Les murs sont ornés de photographies, prises par divers médias, qui retracent les manifestations et les rassemblements en hommage à Adama Traoré. Ces images parlent d'elles-mêmes : des foules de militants défilant avec détermination et solidarité, tenant des pancartes « Justice pour Adama », expriment à la fois la douleur de la perte et l'espoir d'une lutte commune.

Par ailleurs, l'œuvre de Sally, membre de Génération Leader, s'inspire de la dernière audience au tribunal concernant la mort d'Adama Traoré et se démarque par sa représentation audacieuse d'Assa Traoré en super-héroïne, symbole de détermination et de justice, défiant les autorités judiciaires, fixant le juge droit dans les yeux. Assa se tient au premier plan, les bras croisés, avec un sac arborant l'inscription « Justice pour Adama ». Derrière l’œuvre, un QR code permet d'accéder directement aux déclarations de l'avocat Yassine Bouzrou, qui dénonce l'attente scandaleuse de huit ans pour que la justice admette enfin un lien entre la mort d'Adama et l'intervention policière.

En haut à droite de l'affiche, le juge demande : « Maître Yassine Bouzrou, un commentaire ? », auquel l'avocat répond que c'est « C’est scandaleux d'avoir dû attendre huit ans pour que la justice reconnaisse cette évidence ».

En bas, un texte explique l'importance du verdict de la cour d'appel de Paris, qui établit un lien de causalité entre la mort d'Adama et les violences policières : « L’audience a commencé avec une heure de retard. Il s’agit d’une victoire immense pour la famille d’Adama Traoré. Le parquet général admet un lien de causalité entre sa mort et les violences commises lors de son interpellation. »

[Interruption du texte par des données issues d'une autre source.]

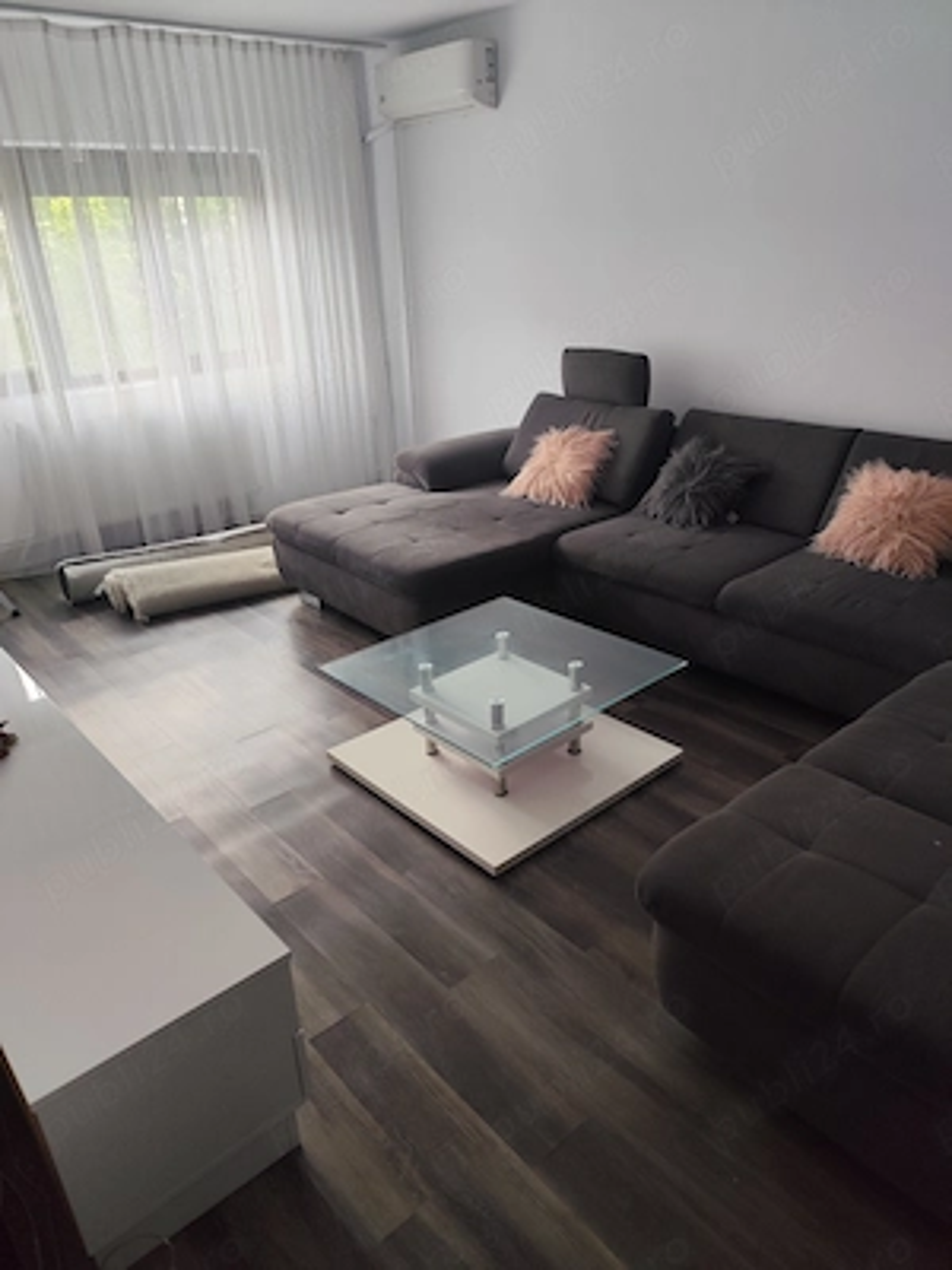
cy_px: 635
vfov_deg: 73.9
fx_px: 843
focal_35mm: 23
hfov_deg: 58.9
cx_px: 476
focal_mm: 6.19
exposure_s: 1/100
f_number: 1.65
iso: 250
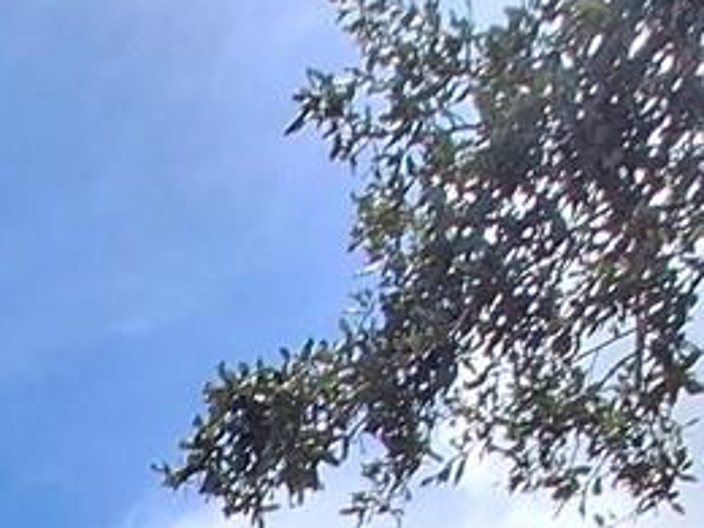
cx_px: -420
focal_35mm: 80
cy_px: 1422
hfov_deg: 20.2
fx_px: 1627
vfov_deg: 12.4
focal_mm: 1.74
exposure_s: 1/2950
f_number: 2.2
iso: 40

Sally explique l'impact émotionnel de cette décision : « J'ai pris conscience qu'Assa se bat pour son petit frère, mais aussi pour que le mien reste en vie. » Elle voulait marquer le coup en créant cette affiche, pour célébrer cette victoire dans un long combat pour la vérité. « C'était un moment chargé en émotion, car c'était la première fois que la justice admettait le lien entre leur intervention et son décès. » Sally espère que son affiche permettra de perpétuer la cause d'Assa Traoré en incitant à la réflexion et à l'action, en partageant cette image dans les rues de Paris.

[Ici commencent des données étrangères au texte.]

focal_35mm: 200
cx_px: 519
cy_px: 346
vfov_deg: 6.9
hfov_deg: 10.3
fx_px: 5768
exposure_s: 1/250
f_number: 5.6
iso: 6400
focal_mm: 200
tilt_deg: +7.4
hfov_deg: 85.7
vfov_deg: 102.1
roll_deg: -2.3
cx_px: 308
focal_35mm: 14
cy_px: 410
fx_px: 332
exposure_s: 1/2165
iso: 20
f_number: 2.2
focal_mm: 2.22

Ces œuvres reflètent clairement la résistance contre les violences policières, elles transmettent des messages de colère, de solidarité et d'appel à l'action. Elles évoquent les émotions ressenties par les militants et les familles des victimes : la douleur, le deuil, l'espoir et la volonté de voir un changement.

Enfin, en sortant de l'exposition, les visiteurs découvrent un stand proposant des t-shirts « Justice pour Adama » ainsi que des posters illustrant le même message. L'un des posters présente des tons vifs et un design élaboré, tandis que l'autre offre une photographie plus sombre des manifestations. Ces derniers servent la cause en donnant aux visiteurs l'occasion de partager ces messages ou de les afficher chez eux.

Face aux œuvres, les visiteurs restent silencieux, touchés, émus. Certains pleurent, d'autres restent immobiles, absorbés dans une émotion partagée. Des murmures circulent, et quelques personnes s'enlacent en signe de solidarité. Cette exposition encourage la réflexion et la prise de conscience. Un membre de Génération Leader confie : « Je me disais qu'Adama avait peut- être une responsabilité dans sa mort. Mais en me renseignant mieux et en parlant avec Assa, je me rends compte que non, il était innocent et la police l'a tué. » D'autres ajoutent leur peur quotidienne pour leurs frères et sœurs, et leur sentiment que la police devrait les protéger, pas les cibler.

Cette exposition a non seulement permis de sensibiliser sur la réalité des violences policières en France et ailleurs, mais a aussi offert un espace de solidarité et de réflexion. Elle met en lumière la capacité de l'art à agir comme un outil puissant de résistance et de mobilisation. Malgré les discours médiatiques parfois biaisés, les témoignages directs des militants et des familles exposés ici offrent un contre-récit essentiel, permettant de mieux comprendre la réalité sur le terrain et la nécessité de poursuivre le combat pour la justice.